Atuação na Defensoria
O direito à informação de qualidade, que a defensora considera intimamente ligado aos direitos da liberdade de expressão e da autonomia, impactam na forma como ela enxerga o papel da Defensoria na educação em direitos. Antes de ser chamada para a instituição paranaense, Cavallo teve experiências na Defensoria Pública do Estado de São Paulo, primeiro em estágio de graduação e, após se formar em Direito, em estágio de pós-graduação. “Foi no trabalho de proteção dos direitos de crianças e adolescentes que eu me encontrei. Acredito muito no poder da educação, e a Defensoria Pública pode ajudar nesse processo também”, ressalta Cavallo.

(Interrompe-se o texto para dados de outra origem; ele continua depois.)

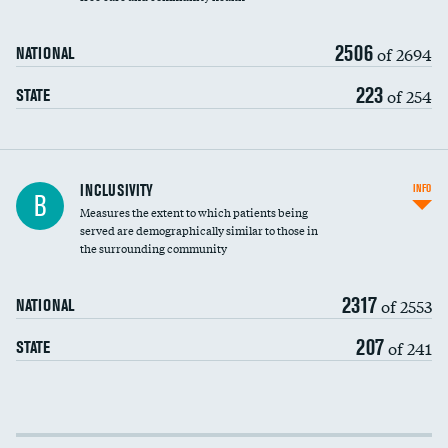
2506
of 2694
NATIONAL
223
of 254
STATE
Financial assistance
INCLUSIVITY
INFO
B
Measures the extent to which patients being
Community investment
served are demographically similar to those in
the surrounding community
Medicaid revenue share
2317
of 2553
NATIONAL
207
of 241
STATE
Income inclusivity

No momento, ela não sente necessidade de retificar o prenome e o gênero nos documentos pessoais, mas não descarta essa possibilidade no futuro. “Para mim, foi muito bom informar no cadastro da Defensoria a minha identidade não-binária e me sentir muito acolhida. Perceber que existe espaço dentro da instituição para que eu explore esse meu lado. Não vejo a hora de poder colocar em prática todos esses anos de estudo e meus conhecimentos de vida. Quero aprender muito com meus colegas e os usuários da Defensoria, e poder levar acesso a todos os direitos que estão relacionados intimamente com a felicidade. Sou muito mais feliz depois que eu entendi a minha identidade de gênero, e eu desejo isso para todo mundo”, conclui a defensora.